Is bigger better? If you’re looking at this year’s Media Agency of the Year Gold winner OMD you wouldn’t be faulted in thinking the answer is yes. The agency, which jumped a spot from last year’s Silver finish, also held the largest market share in Canada in 2012 with 12.1%, and overall activity of $988 million, according to a RECMA study that was released in July.
The Omnicom-owned agency that will become a piece of the mega-huge Publicis Omnicom Group when the deal closes in the next quarter has also seen its size go up within Canada in 2013.
The agency’s Montreal office, which rebranded itself from OMD to become Touché! OMD in 2012 to fall under the remit of Touché! PHD CEO Alain Desormiers and general manager Nicolas Marin will have grown to three times its size between the time of the name change and the start of 2014, says Cathy Collier, CEO at OMD Canada.
New business the office has won since the name change includes Reitmans, Standard Life and Fifa’s upcoming push in advance of the 2015 Fifa Women’s World Cup.
“The momentum Touché! OMD has gathered has been great,” she says. “Before the change they had a nice office and served clients well, but there was not the kind of growth and independent identity there is now.”
A theme of change at the top leading to a renewed spark at the office continues at OMD in Vancouver, which is now being led by Jason Snider, who took over the spot as general manager earlier this year when long-time office leader Rick Sanderson went client-side following eight years in the role.
---------------
▶ [WORK TO DO]: Copy the OMD article from "New business the" to "Women’s World Cup.", substituting "FIFA" for "Fifa". Rely on nothing but the OMD article.

Stored data entries
---------------
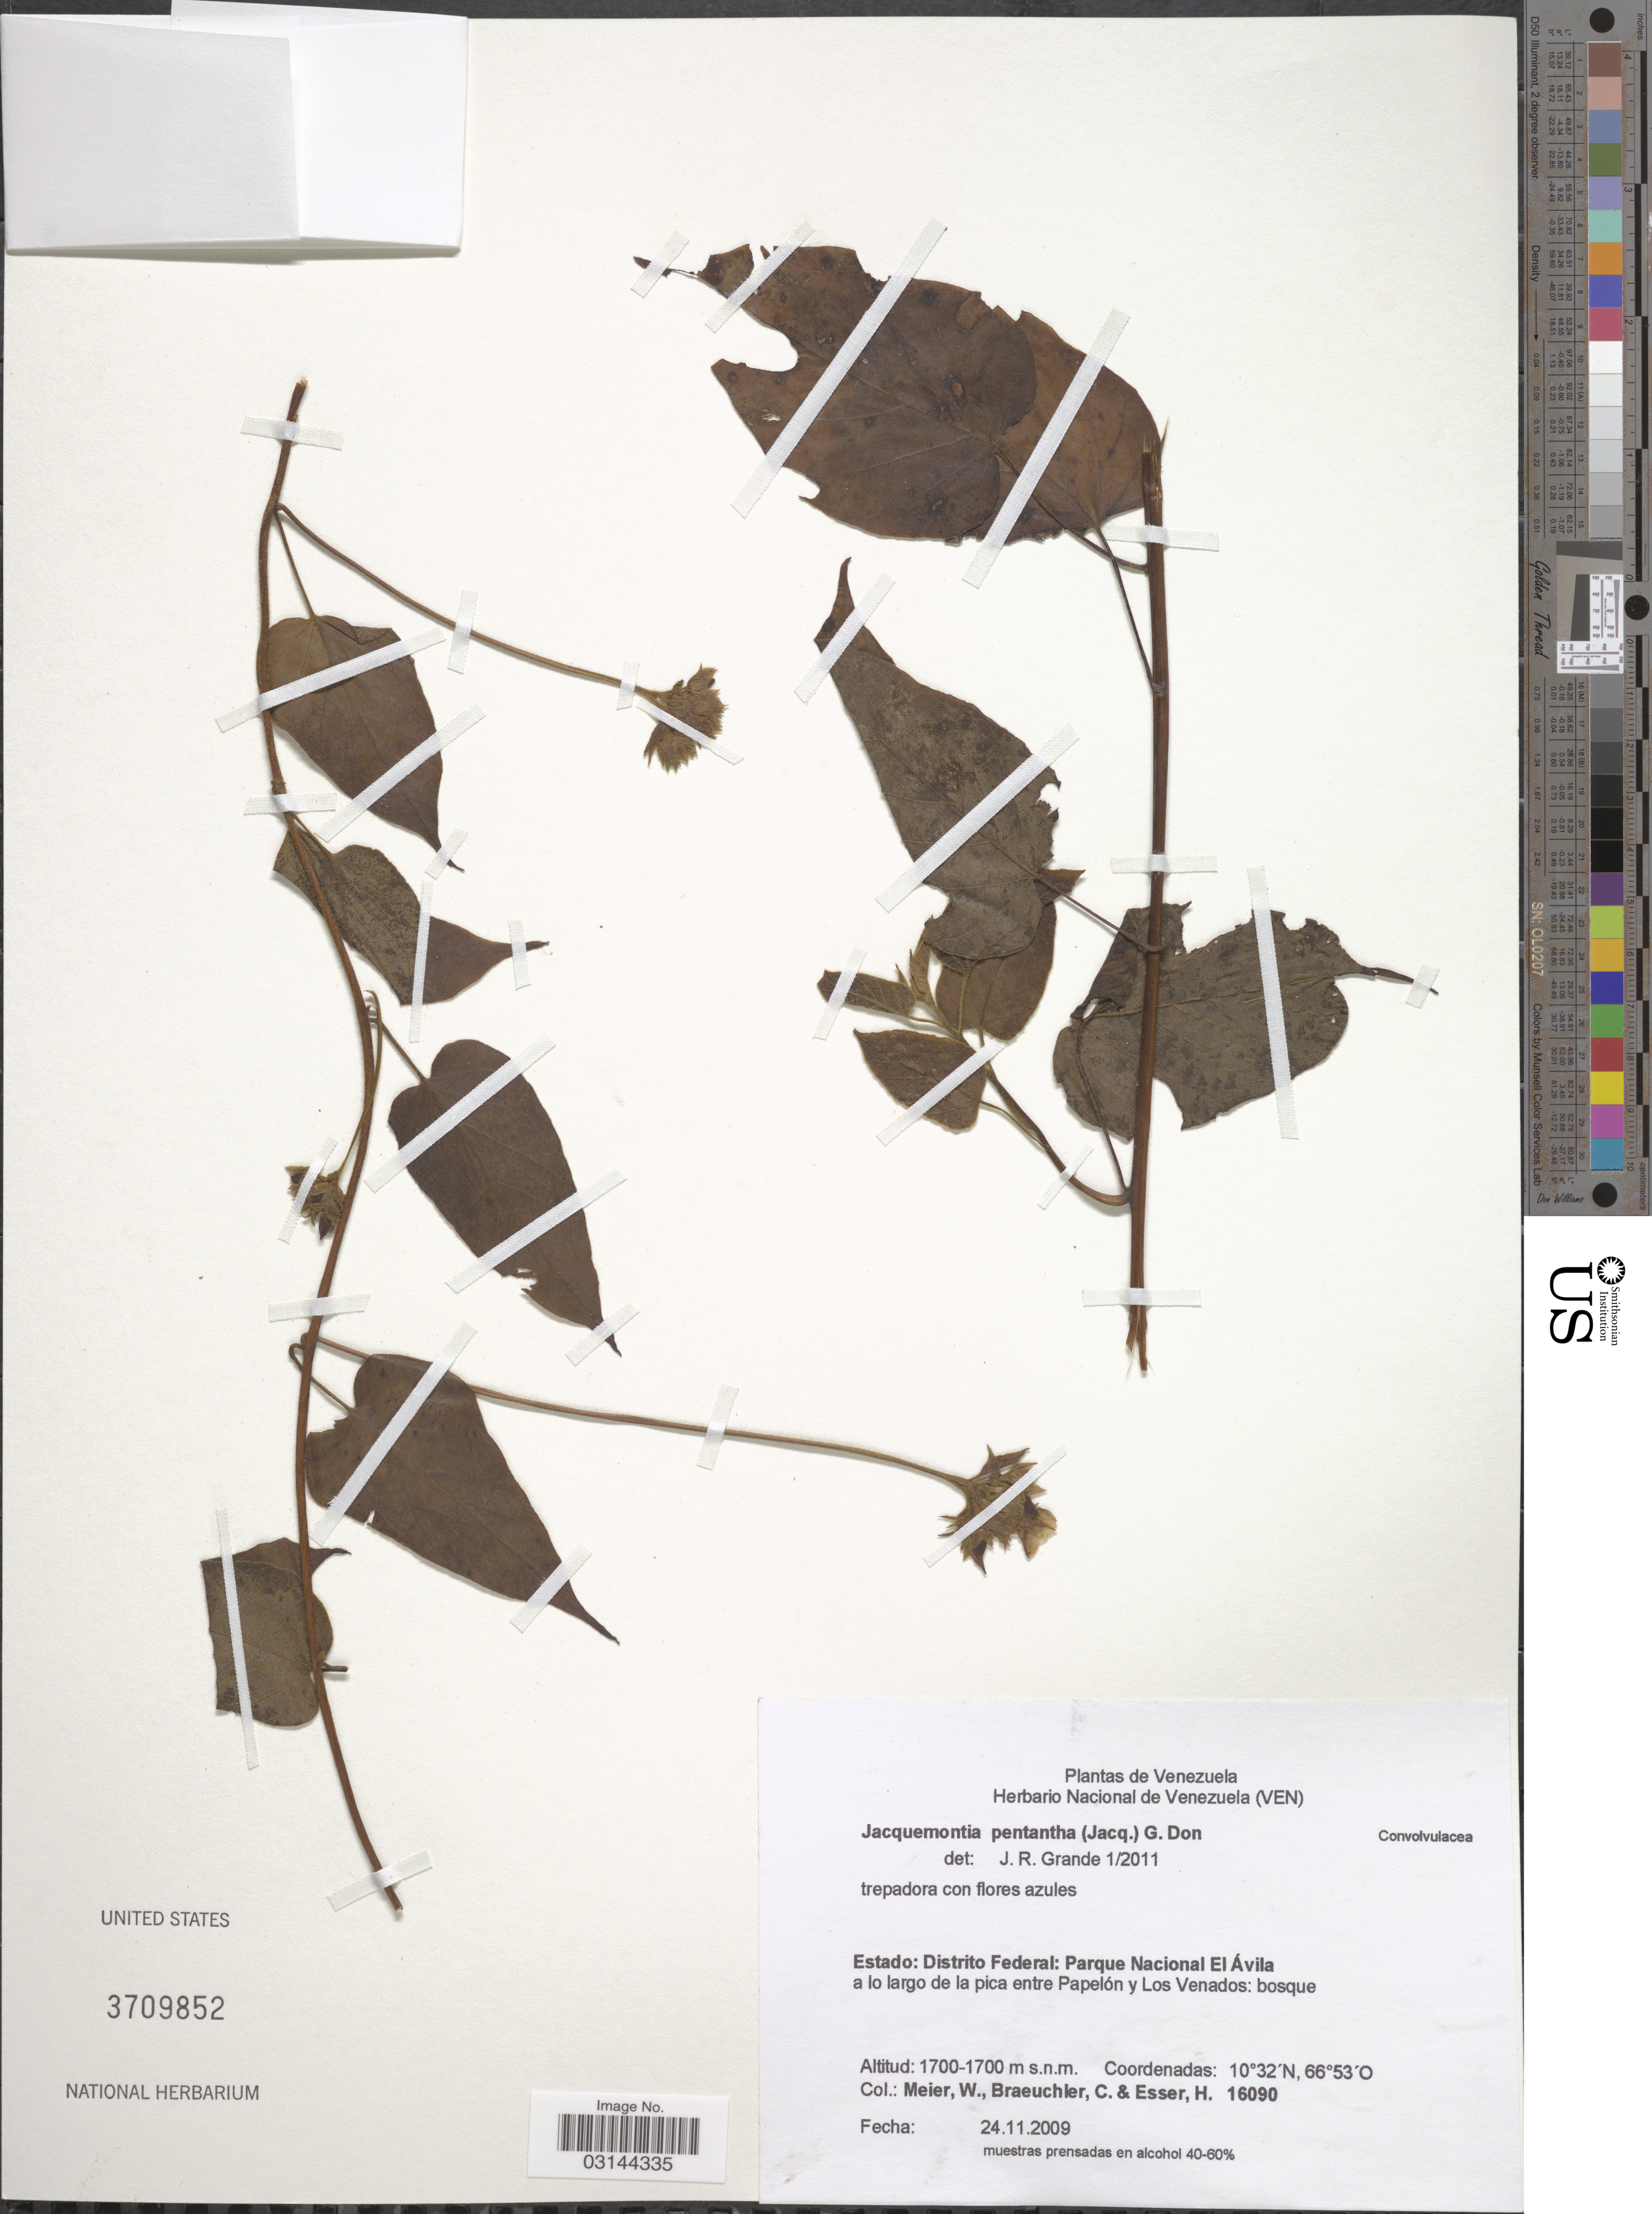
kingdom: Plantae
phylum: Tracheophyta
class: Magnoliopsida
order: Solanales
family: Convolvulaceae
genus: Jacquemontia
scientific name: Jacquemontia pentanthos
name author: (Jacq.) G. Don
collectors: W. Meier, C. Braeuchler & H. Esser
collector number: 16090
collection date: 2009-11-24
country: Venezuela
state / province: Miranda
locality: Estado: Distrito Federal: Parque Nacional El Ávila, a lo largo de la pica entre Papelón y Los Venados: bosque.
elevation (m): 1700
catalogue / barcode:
---------------
▶ [SOLUTION TO THIS EXERCISE]:
New business the office has won since the name change includes Reitmans, Standard Life and FIFA’s upcoming push in advance of the 2015 FIFA Women’s World Cup.